KC: Besides the fact that it’s a form that’s very familiar to me, I’m interested in what can’t be spoken, but what can be written or deliberated over in that way. The “you” in that form can be very direct, and that is also as much about the narrator—the one who’s writing—as it is about that “you.” What does it mean to address something to someone, but really write it for yourself? I didn’t grow up with written archives; within my family, everything was oral, everything was spoken, everything was transmitted in various non-written forms. I’m fascinated by using the letter form to create something on the page that feels like it could be read out loud, to combine the written form and the oral form.

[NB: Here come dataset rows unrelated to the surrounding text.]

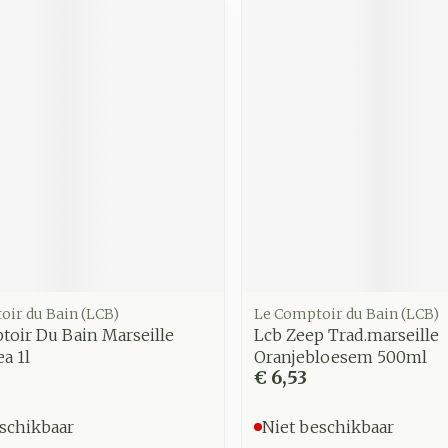
oir du Bain (LCB)
Le Comptoir du Bain (LCB)
toir Du Bain Marseille
Lcb Zeep Trad.marseille
a 1l
Oranjebloesem 500ml
€ 6,53
schikbaar
Niet beschikbaar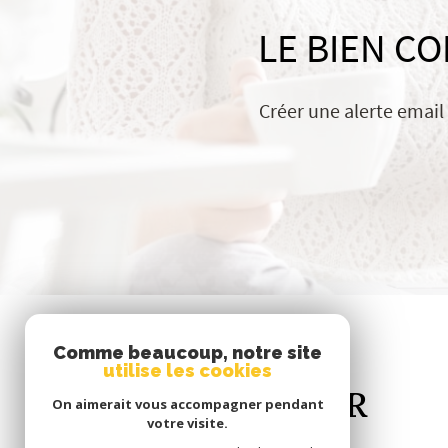
LE BIEN C
Créer une alerte email
Comme beaucoup, notre site
utilise les cookies
Se
CONNECTER
On aimerait vous accompagner pendant
votre visite.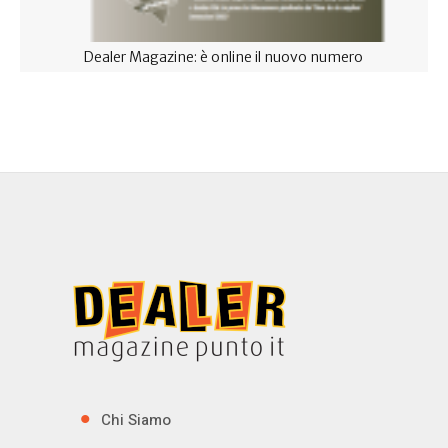
Dealer Magazine: è online il nuovo numero
Chi Siamo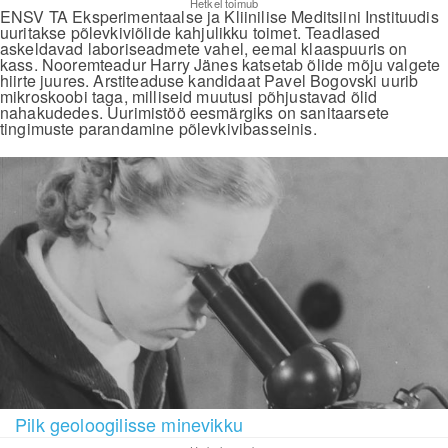
Hetkel toimub
ENSV TA Eksperimentaalse ja Kliinilise Meditsiini Instituudis
uuritakse põlevkiviõlide kahjulikku toimet. Teadlased
askeldavad laboriseadmete vahel, eemal klaaspuuris on
kass. Nooremteadur Harry Jänes katsetab õlide mõju valgete
hiirte juures. Arstiteaduse kandidaat Pavel Bogovski uurib
mikroskoobi taga, milliseid muutusi põhjustavad õlid
nahakudedes. Uurimistöö eesmärgiks on sanitaarsete
tingimuste parandamine põlevkivibasseinis.
Pilk geoloogilisse minevikku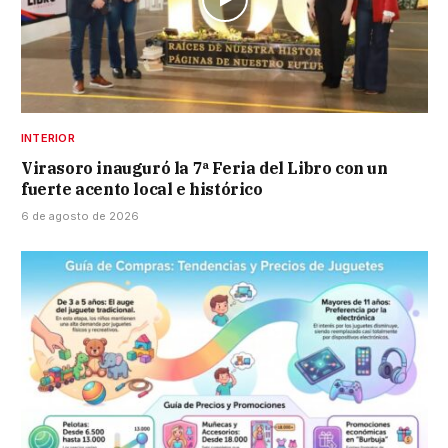
INTERIOR
Virasoro inauguró la 7ª Feria del Libro con un
fuerte acento local e histórico
6 de agosto de 2026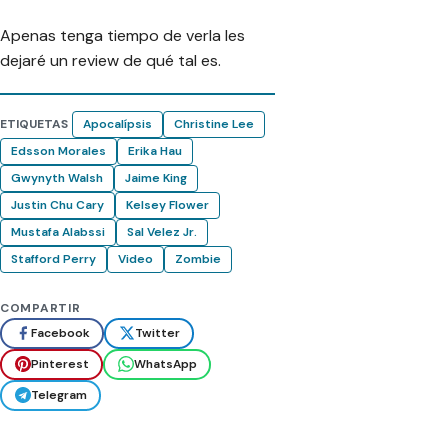
Apenas tenga tiempo de verla les
dejaré un review de qué tal es.
ETIQUETAS
Apocalípsis
Christine Lee
Edsson Morales
Erika Hau
Gwynyth Walsh
Jaime King
Justin Chu Cary
Kelsey Flower
Mustafa Alabssi
Sal Velez Jr.
Stafford Perry
Video
Zombie
COMPARTIR
Facebook
Twitter
Pinterest
WhatsApp
Telegram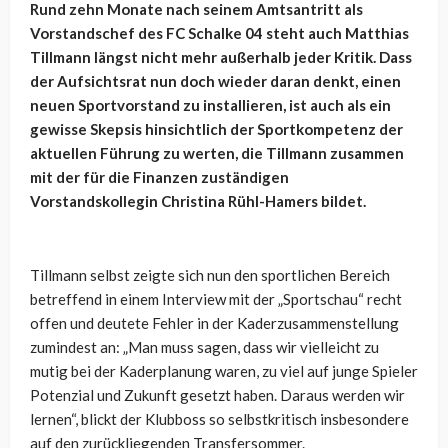
Rund zehn Monate nach seinem Amtsantritt als
Vorstandschef des FC Schalke 04 steht auch Matthias
Tillmann längst nicht mehr außerhalb jeder Kritik. Dass
der Aufsichtsrat nun doch wieder daran denkt, einen
neuen Sportvorstand zu installieren, ist auch als ein
gewisse Skepsis hinsichtlich der Sportkompetenz der
aktuellen Führung zu werten, die Tillmann zusammen
mit der für die Finanzen zuständigen
Vorstandskollegin Christina Rühl-Hamers bildet.
Tillmann selbst zeigte sich nun den sportlichen Bereich
betreffend in einem Interview mit der „Sportschau“ recht
offen und deutete Fehler in der Kaderzusammenstellung
zumindest an: „Man muss sagen, dass wir vielleicht zu
mutig bei der Kaderplanung waren, zu viel auf junge Spieler
Potenzial und Zukunft gesetzt haben. Daraus werden wir
lernen“, blickt der Klubboss so selbstkritisch insbesondere
auf den zurückliegenden Transfersommer.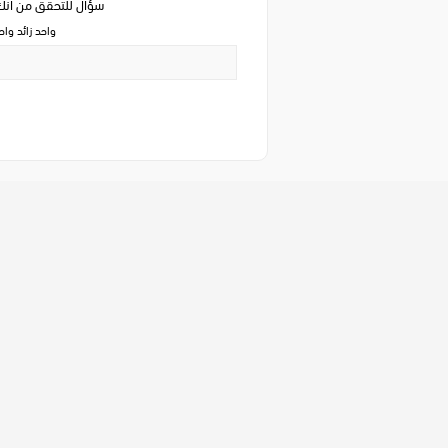
سؤال للتحقق من ان
واحد زائد وا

JY: To wrap up this conversation—you talked about liberation earlier in this interview; aside from liberatory writing, do you think liberatory futures are possible?

KC: In José Muñoz’s book, Cruising Utopia, he has this beautiful sentiment that I’m always talking about. He says that queerness is always in the future. It’s never here. It’s never located in the present. That’s what queerness is. It’s the future that has not yet arrived. That kind of blew my mind because I was like, oh, that is how I experience queerness. He talks about it as glimpses of utopia in the present, gesturing toward a utopic future. And I definitely feel that way. Queerness does feel like these glimpses of what is possible, and the ever-dawning future. I feel like that is what I’m writing towards. When I write, in the back of my mind, I’m always thinking about that idea of glimpsing utopic bonds in the present and gesturing to a future that has not yet arrived.

I think that comes with a lot of grief. It sounds wonderful. It’s like, oh, yes, utopia is possible. But if it’s always perpetually in the future, there’s also a tremendous amount of pain and grief. In some ways that makes the present even worse, because you can see what’s possible. It’s like this double gaze: you can see what’s possible, but you also know what is. I think the discrepancy between that can be deeply painful to live with. I’m interested in characters who are able to see those two things or straddle those two things. I’m interested in the void as in the sense of deep and utter hopelessness and the desire to destroy oneself and destroy the world, this place of annihilation. But I’m also interested in emerging from that void, or tunneling into it so deeply that you emerge into this utopic future that I think queerness is always gesturing toward—or is.

Something I’ve also been thinking about is grief as this fertile ground for rage. Grief being a kind of anger and a refusal to accept. But these acts of refusal—whether it’s refusing to forget, refusing to move on, and refusing to accept reality as it is—I think that fuels the magical intervention, or the desire to remake the rules of the world.